GLOBAL drinks giant Treasury Wine Estates yesterday reported a net loss of A$100.9 million (US$93.3 million) during a year in which the firm replaced its chief executive and become a takeover target.

The world’s largest publicly-listed pure-play wine company, with over 80 brands, said after 12 months of upheaval that it was “poised for reset and a return to sustainable growth.”

CEO Michael Clarke, who was appointed in February, said the firm had taken the “necessary steps” to increase marketing, cut costs and address structural problems.

“I am confident the company is now positioned for future success,” Clarke said in a statement.

The company, which owns major brands including Penfolds, Rosemount Estate and Wolf Blass, was hit by a write-down of A$280.6 million caused in part by cost cuts and declining market growth rates in commercial wine.

Total sales revenue in the year to June 30 rose by 1 percent to A$1.7 billion. The company declared a full-year dividend of 13 cents per share.

Treasury said that its earnings in Asia decline by 12.3 percent to A$47.7 million as austerity measures on China’s mainland and operational challenges in Japan hurt sales.

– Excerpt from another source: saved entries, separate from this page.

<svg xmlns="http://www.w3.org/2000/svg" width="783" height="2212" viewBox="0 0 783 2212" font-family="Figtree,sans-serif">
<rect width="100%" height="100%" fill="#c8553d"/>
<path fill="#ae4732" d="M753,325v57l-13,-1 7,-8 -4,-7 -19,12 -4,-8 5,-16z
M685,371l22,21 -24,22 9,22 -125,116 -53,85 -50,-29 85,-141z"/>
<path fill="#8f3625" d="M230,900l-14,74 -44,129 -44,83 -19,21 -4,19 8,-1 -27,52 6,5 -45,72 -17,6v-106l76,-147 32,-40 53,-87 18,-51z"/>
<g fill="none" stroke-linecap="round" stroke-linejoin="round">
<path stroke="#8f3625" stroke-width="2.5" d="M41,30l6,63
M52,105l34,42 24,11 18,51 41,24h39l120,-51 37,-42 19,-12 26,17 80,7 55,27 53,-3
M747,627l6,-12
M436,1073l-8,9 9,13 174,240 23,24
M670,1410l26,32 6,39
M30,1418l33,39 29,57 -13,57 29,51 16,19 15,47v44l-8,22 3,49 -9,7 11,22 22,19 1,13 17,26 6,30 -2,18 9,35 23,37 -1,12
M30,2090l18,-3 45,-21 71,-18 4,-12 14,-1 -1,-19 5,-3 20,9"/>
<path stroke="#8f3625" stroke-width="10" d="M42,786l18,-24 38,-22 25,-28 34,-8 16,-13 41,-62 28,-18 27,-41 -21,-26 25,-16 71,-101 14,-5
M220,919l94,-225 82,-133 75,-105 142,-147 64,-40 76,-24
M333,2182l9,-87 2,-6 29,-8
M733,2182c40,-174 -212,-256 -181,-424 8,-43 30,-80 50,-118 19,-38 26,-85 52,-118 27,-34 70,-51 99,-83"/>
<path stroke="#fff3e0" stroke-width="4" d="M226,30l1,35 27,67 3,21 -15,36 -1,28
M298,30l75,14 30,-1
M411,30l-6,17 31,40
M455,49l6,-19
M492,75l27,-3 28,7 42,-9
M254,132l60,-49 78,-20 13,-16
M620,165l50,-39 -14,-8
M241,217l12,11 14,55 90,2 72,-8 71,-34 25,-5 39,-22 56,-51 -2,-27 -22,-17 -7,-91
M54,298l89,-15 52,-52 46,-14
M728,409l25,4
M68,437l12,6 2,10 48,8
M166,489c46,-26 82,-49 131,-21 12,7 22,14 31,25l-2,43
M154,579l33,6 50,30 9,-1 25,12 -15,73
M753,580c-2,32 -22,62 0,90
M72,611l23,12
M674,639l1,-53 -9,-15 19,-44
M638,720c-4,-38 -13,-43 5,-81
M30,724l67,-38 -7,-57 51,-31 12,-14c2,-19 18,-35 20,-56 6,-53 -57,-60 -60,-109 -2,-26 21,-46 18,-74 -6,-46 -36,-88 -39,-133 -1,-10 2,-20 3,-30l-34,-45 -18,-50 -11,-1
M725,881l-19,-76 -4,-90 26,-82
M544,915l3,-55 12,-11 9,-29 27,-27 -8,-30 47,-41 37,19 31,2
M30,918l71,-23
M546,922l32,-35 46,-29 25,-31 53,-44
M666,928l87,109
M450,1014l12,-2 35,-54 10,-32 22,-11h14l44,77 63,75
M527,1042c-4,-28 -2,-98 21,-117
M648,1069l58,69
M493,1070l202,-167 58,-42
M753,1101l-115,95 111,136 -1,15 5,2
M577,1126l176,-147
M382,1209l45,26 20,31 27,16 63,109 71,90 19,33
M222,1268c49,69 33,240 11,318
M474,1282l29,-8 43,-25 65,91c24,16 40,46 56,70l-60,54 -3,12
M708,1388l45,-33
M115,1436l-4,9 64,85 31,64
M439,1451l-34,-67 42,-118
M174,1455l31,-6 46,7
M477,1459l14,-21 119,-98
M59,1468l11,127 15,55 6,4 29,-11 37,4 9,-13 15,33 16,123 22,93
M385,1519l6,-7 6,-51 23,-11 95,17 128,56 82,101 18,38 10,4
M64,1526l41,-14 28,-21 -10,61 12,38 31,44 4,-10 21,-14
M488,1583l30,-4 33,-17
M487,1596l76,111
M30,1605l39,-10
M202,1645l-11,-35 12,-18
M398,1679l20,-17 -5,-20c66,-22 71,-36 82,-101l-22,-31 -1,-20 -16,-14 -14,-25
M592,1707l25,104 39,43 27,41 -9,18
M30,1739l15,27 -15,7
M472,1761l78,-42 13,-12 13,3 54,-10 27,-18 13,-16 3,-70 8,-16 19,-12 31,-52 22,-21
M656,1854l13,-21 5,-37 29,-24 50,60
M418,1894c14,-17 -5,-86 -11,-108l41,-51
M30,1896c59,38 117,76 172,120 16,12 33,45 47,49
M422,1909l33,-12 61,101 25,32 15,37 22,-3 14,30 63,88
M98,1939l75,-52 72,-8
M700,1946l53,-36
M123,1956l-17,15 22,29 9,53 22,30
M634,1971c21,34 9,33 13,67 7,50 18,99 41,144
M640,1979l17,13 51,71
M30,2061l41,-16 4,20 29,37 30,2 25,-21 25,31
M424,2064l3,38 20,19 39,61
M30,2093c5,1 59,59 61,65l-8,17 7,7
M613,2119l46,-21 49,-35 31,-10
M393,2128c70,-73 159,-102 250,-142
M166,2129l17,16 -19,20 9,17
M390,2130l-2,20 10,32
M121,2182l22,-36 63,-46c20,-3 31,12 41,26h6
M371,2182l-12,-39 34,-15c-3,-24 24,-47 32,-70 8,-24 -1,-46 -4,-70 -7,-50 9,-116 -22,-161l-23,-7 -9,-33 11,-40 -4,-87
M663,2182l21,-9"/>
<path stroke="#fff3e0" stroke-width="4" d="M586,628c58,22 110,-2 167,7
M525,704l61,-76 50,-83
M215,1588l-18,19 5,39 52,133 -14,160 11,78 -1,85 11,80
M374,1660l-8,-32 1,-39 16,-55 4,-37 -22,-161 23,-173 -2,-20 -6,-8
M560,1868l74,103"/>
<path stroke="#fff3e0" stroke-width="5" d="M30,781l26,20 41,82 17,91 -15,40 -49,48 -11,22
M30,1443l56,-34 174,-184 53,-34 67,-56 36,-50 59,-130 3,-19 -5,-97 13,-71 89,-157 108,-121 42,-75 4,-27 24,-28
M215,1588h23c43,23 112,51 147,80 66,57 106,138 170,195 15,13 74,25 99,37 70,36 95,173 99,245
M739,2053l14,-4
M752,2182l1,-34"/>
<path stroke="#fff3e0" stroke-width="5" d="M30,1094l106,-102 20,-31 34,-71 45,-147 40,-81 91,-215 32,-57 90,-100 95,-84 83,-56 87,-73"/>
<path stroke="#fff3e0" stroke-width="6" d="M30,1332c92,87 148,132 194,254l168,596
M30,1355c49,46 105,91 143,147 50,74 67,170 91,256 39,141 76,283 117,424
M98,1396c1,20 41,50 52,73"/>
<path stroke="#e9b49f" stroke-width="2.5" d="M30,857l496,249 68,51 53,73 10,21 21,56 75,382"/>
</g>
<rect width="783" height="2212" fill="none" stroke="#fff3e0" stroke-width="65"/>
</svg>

But the firm said it had strong volume growth in Hong Kong and “increasing momentum” in Southeast Asia.

Its Australian and New Zealand earnings plunged by 32 percent to A$75.1 million, while in the Americas, Europe, the Middle East and Africa, earnings fell by 7 percent.

Treasury, which was spun off from Foster’s beer business in 2011, has been chased by US private equity firms TPG Capital, and Kohlberg Kravis Roberts with its partner Rhone Capital, with bids of up to A$3.4 billion.